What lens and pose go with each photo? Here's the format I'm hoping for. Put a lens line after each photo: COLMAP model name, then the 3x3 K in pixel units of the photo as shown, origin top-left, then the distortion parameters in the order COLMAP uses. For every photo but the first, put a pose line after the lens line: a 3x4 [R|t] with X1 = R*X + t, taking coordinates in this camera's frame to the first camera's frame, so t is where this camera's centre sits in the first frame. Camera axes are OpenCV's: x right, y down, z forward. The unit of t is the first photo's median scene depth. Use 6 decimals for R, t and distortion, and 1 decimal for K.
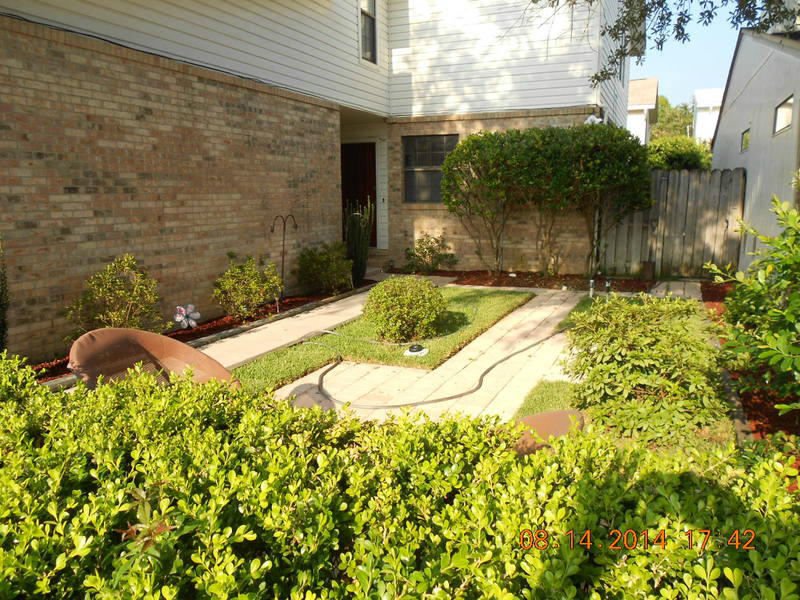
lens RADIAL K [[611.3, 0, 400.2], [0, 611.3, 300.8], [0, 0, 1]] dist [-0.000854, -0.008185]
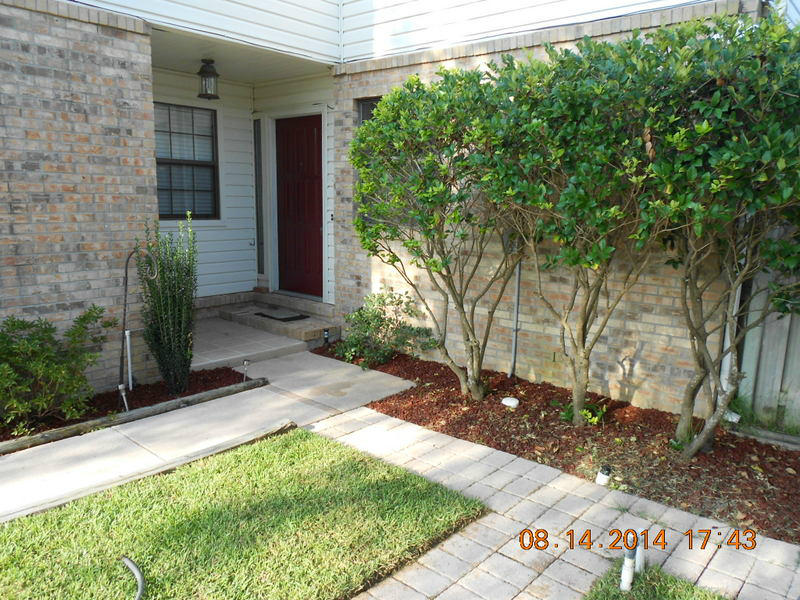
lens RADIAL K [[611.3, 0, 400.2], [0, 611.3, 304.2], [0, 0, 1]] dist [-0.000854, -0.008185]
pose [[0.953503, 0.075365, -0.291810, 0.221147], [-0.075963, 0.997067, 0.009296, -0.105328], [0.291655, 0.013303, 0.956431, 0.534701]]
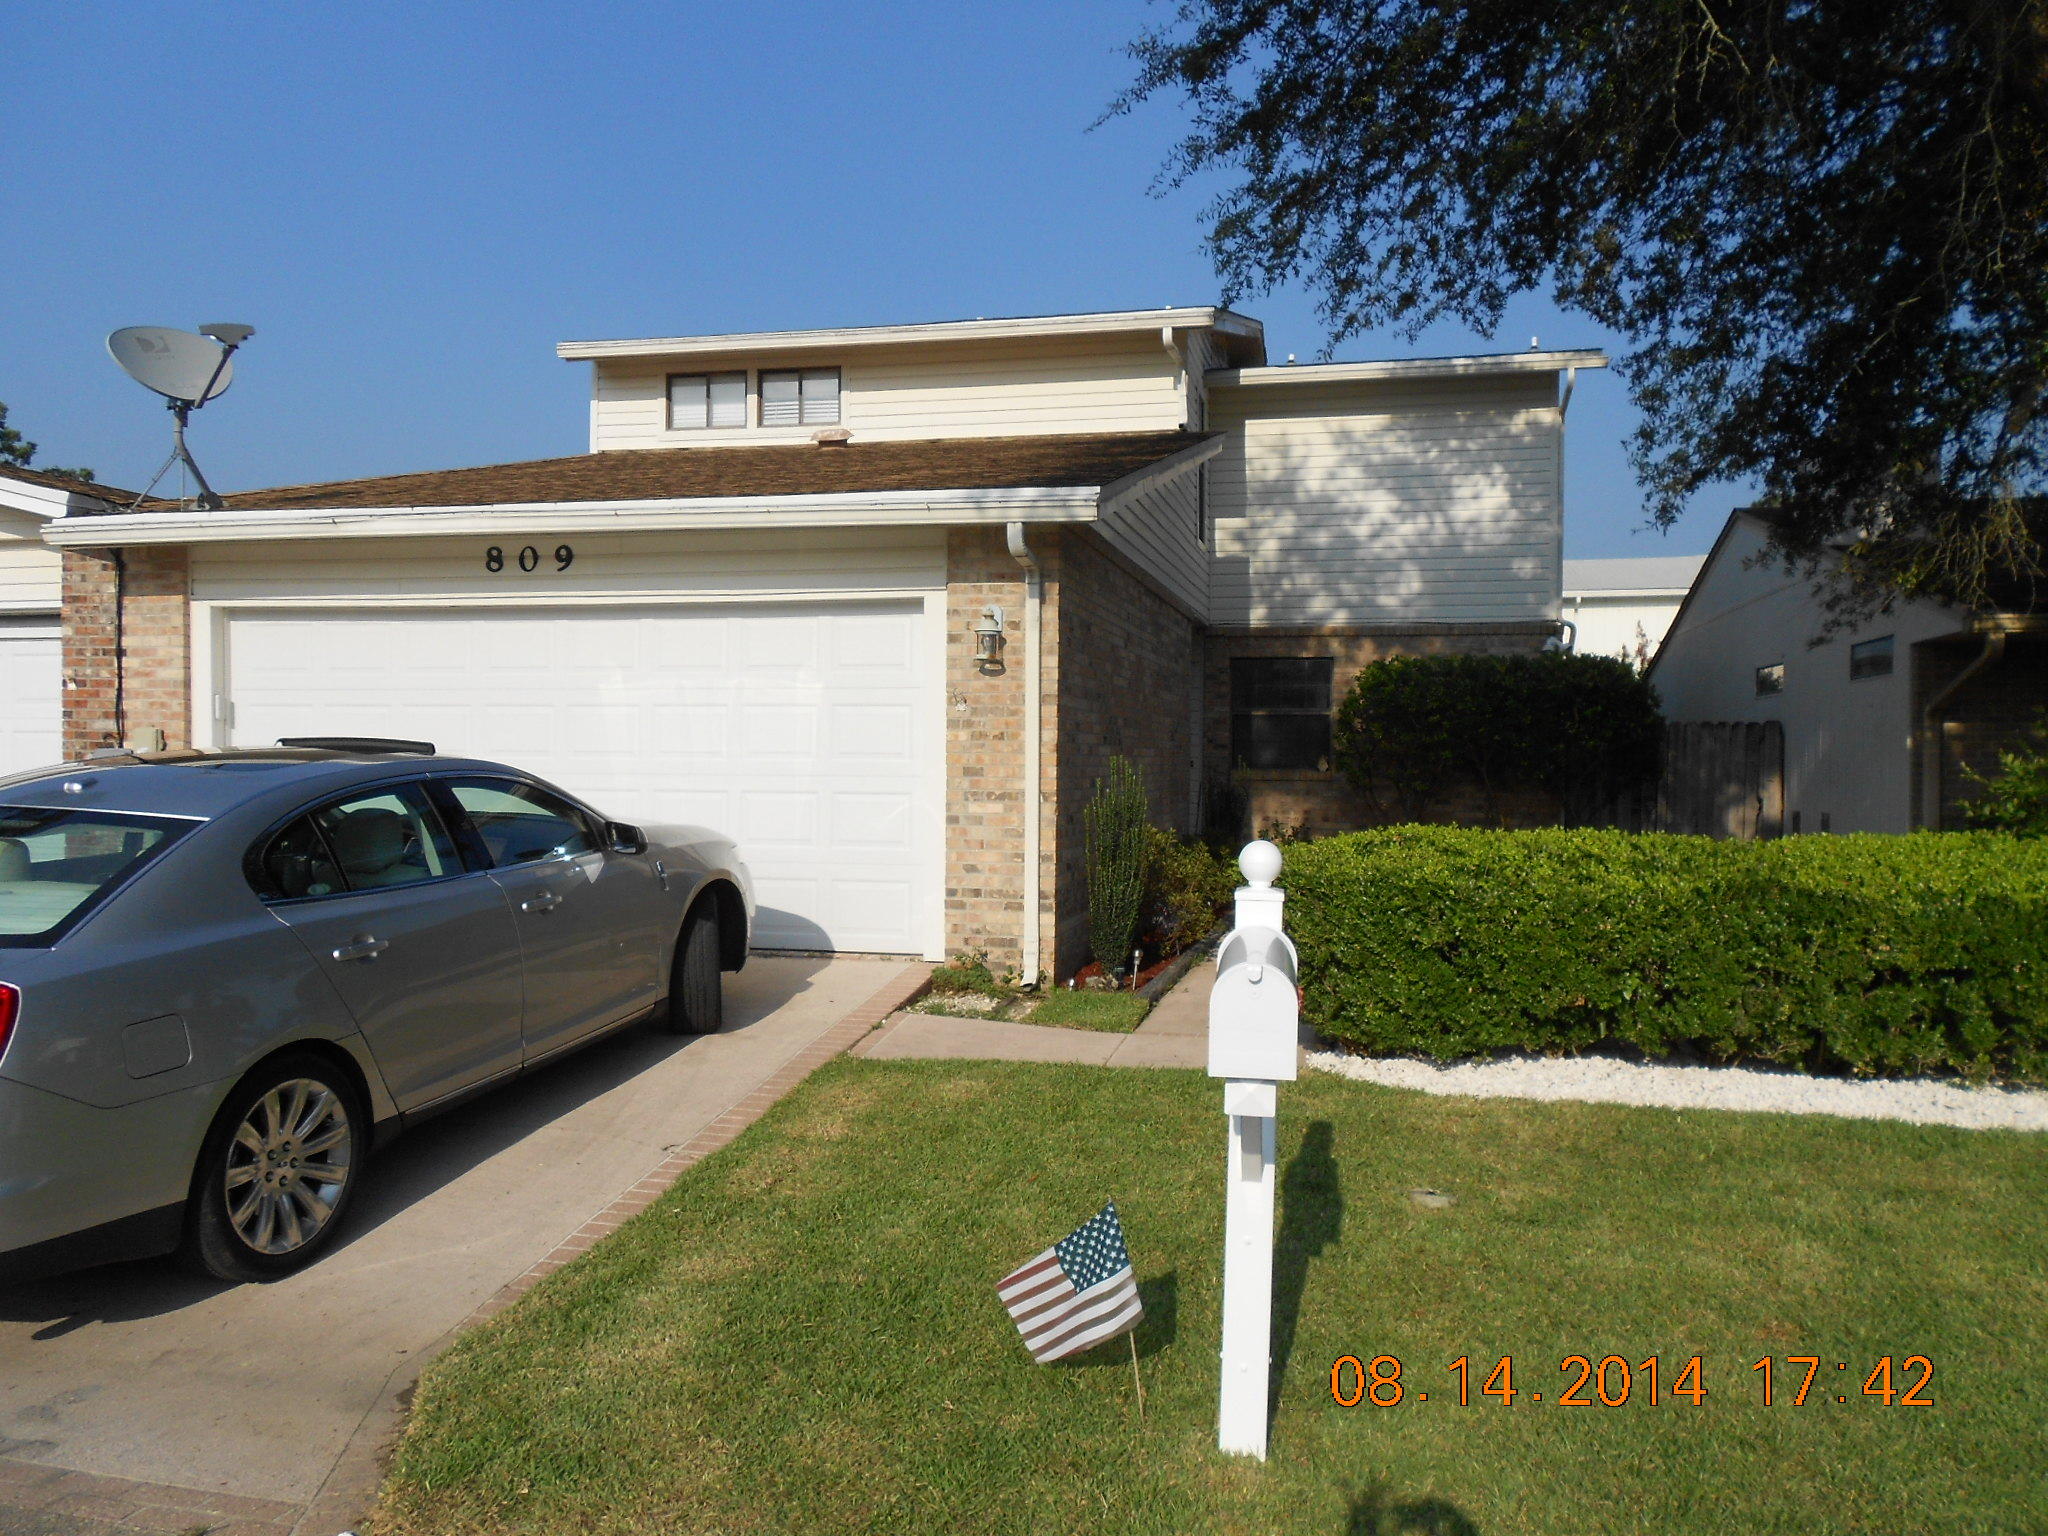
#####
*How to complete this task*. Can you copy the whole listing above word for word, leaving out the pictures?

*Output of the task*.
What lens and pose go with each photo? Here's the format I'm hoping for. Put a lens line after each photo: COLMAP model name, then the 3x3 K in pixel units of the photo as shown, origin top-left, then the distortion parameters in the order COLMAP uses. For every photo but the first, put a pose line after the lens line: a 3x4 [R|t] with X1 = R*X + t, taking coordinates in this camera's frame to the first camera's frame, so t is where this camera's centre sits in the first frame. Camera axes are OpenCV's: x right, y down, z forward. The unit of t is the first photo's median scene depth. Use 6 decimals for R, t and distortion, and 1 decimal for K.
lens RADIAL K [[611.3, 0, 400.2], [0, 611.3, 300.8], [0, 0, 1]] dist [-0.000854, -0.008185]
lens RADIAL K [[611.3, 0, 400.2], [0, 611.3, 304.2], [0, 0, 1]] dist [-0.000854, -0.008185]
pose [[0.953503, 0.075365, -0.291810, 0.221147], [-0.075963, 0.997067, 0.009296, -0.105328], [0.291655, 0.013303, 0.956431, 0.534701]]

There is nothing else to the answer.